P/1 – O que você fazia com o troco que ganhava?
R – Ah, a gente juntava para comprar umas coisinhas que a gente queria: livros, lápis diferentes, lápis de cor. E o meu serviço também era dobrar guardanapo, porque o vovô tinha uma pensão. Nesse andar em que ele fazia espada, tudo, tinha um monte de quartos, onde pelo menos quatro quartos o vovô alugava para os jovens japoneses, todos assim que vinham do interior, que trabalhavam no centro, tudo. E vovô alugava. E, com isso, a mamãe herdou isso. E, para ela comprar a casa própria, fez isso, alugava a casa enorme e alugava os quartos. E foi pagando a prestação.
P/1 – Mas como a senhora tinha que dobrar o guardanapo?
R – Ah, dobrava assim, tinha o guardanapo grande, porque vovó servia a janta para os pensionistas, então, tinha que dobrar, deixar tudo assim arrumadinho. Então, a gente... Nossa, eu tinha o quê? Uns dez, até doze anos. A gente ajudou bastante.
P/1 – E que comidas a sua avó fazia?
R – Era arroz... Era comercial. E o vovô, como espadeiro, a faca bem afiada, ele comprava aquele patinho, coxão mole, sei lá eu, comprava aquela peça para economizar, ele cortava. Não sabia como ele cortava tão fino o bife. Bifão desse tamanho assim, ele cortava fininho. E o tamanho era grande, mas fino. E ele tirava, olha, tantas fatias para economizar. Era muito bom. E única... Nós éramos todos pobres, não tinha nem quase o que comer, então a vovó economizava e deixava alguns bifinhos guardados para a gente levar. Era muito bacana. Ela deixava algumas misturas guardadas para a gente sempre levar para a casa, doces... A vovó sempre, Nossa, foi um papel assim muito importante na vida da gente, foi uma válvula de escape. Porque a gente sofrido lá no interior, quase não tinha o que comer, mas eu lembro que mamãe comprava sardinha.
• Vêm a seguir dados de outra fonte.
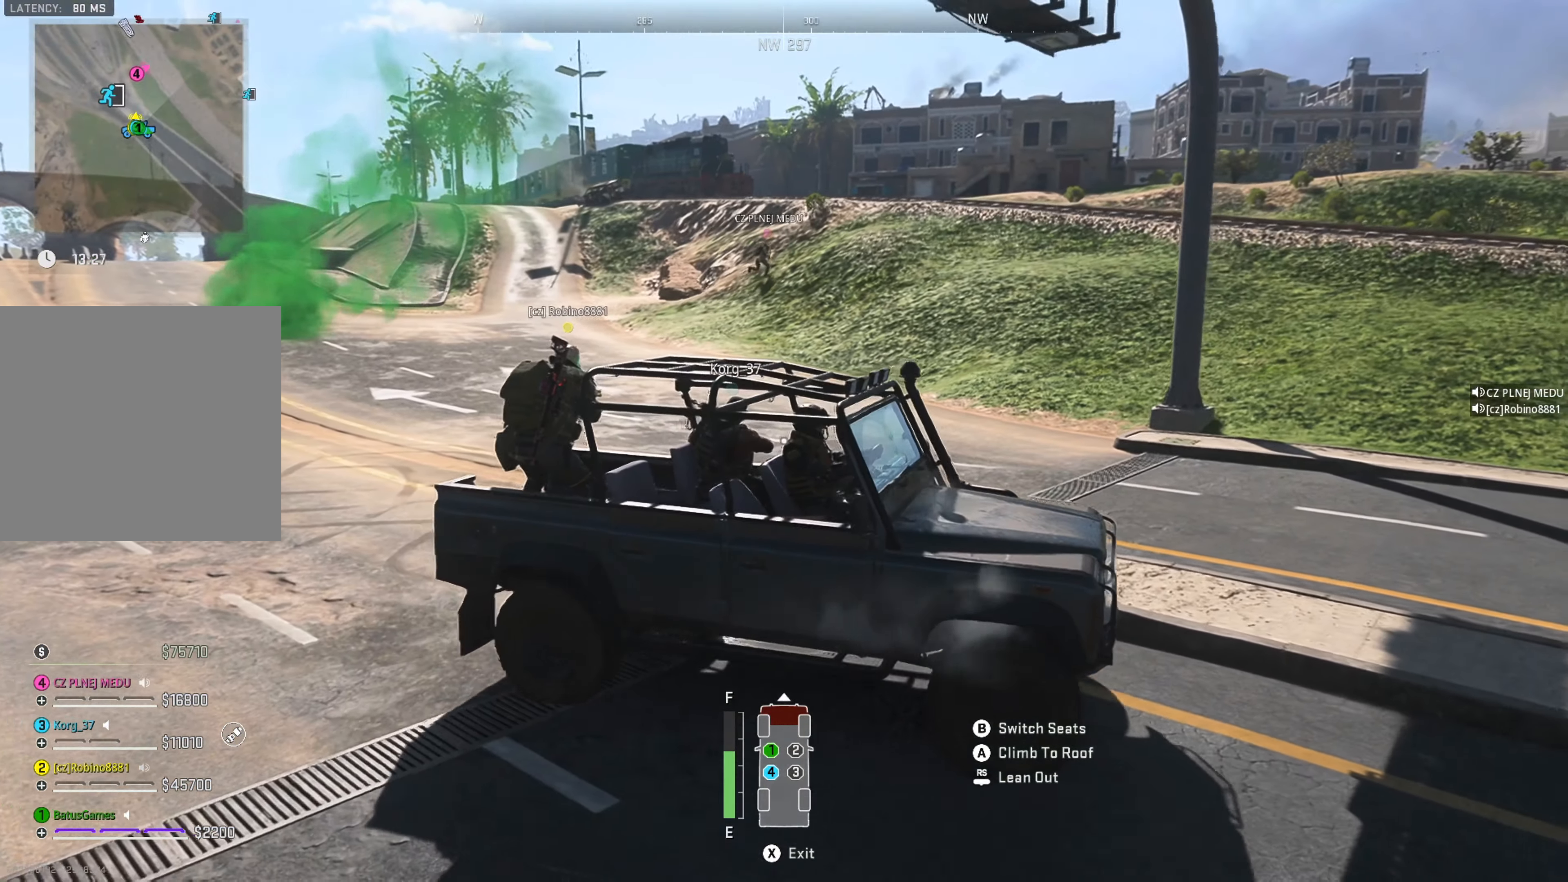
{"buttons": [], "left_stick": "up-left", "right_stick": "center", "events": [[150, "right_stick", "left"], [183, "left_stick", "up-left"], [350, "right_stick", "center"]]}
Ela sabia que sardinha tinha cálcio, não era gostoso assim, mas a gente era obrigado a comer sardinha todos os dias para a cabeça - o ômega três, e para o osso.
P/1 – Para o osso.
R – A mamãe comprava, Nossa, sardinha era prato que a gente tinha que comer.
P/1 – E que histórias seus avós contavam do Japão?
R – Olha, Japão era assim época muito sofrida que eles viveram, viu? Época de guerra. O meu pai, por exemplo, sobrevivente da bomba atômica, para você ver. Ele sobreviveu, sofreu pra chuchu, veio para cá, decepção, teve que sofrer mais ainda. E ele, coitadinho, no fim, não viveu muito, com cinquenta e seis anos morreu. Cinquenta e seis anos morreu, vítima de assalto. Meu pai era um homem muito forte, mas filhinho de papai, não era capaz de economizar, era viciado em corrida de cavalo. Como ele sempre achava que dava para ganhar, ganhar, então o que acontecia? Minha mãe sofreu muito com isso. Minha mãe sempre pé no chão, não soltava dinheiro para poder sobreviver. E papai sempre... Ele gastava... Antes de ganhar o salário, ele gastava mais, então, mamãe não contava com o dinheiro dele. Mas mamãe sempre falava assim: “Seu pai não ajudou um tostão até ele morrer. Morreu, todo mês está o dinheirinho lá na conta”. Mamãe sempre falava. Por quê? Ele morreu, a pensão vinha para mamãe todo mês. Então bastou ele morrer, o dinheiro estava ali. Mas enquanto em vida, não ajudou nada; sempre pedindo dinheiro.
P/1 – E, dona Mirian, o seu pai, ou alguma outra pessoa da sua família, chegou a comentar como foi a bomba no Japão?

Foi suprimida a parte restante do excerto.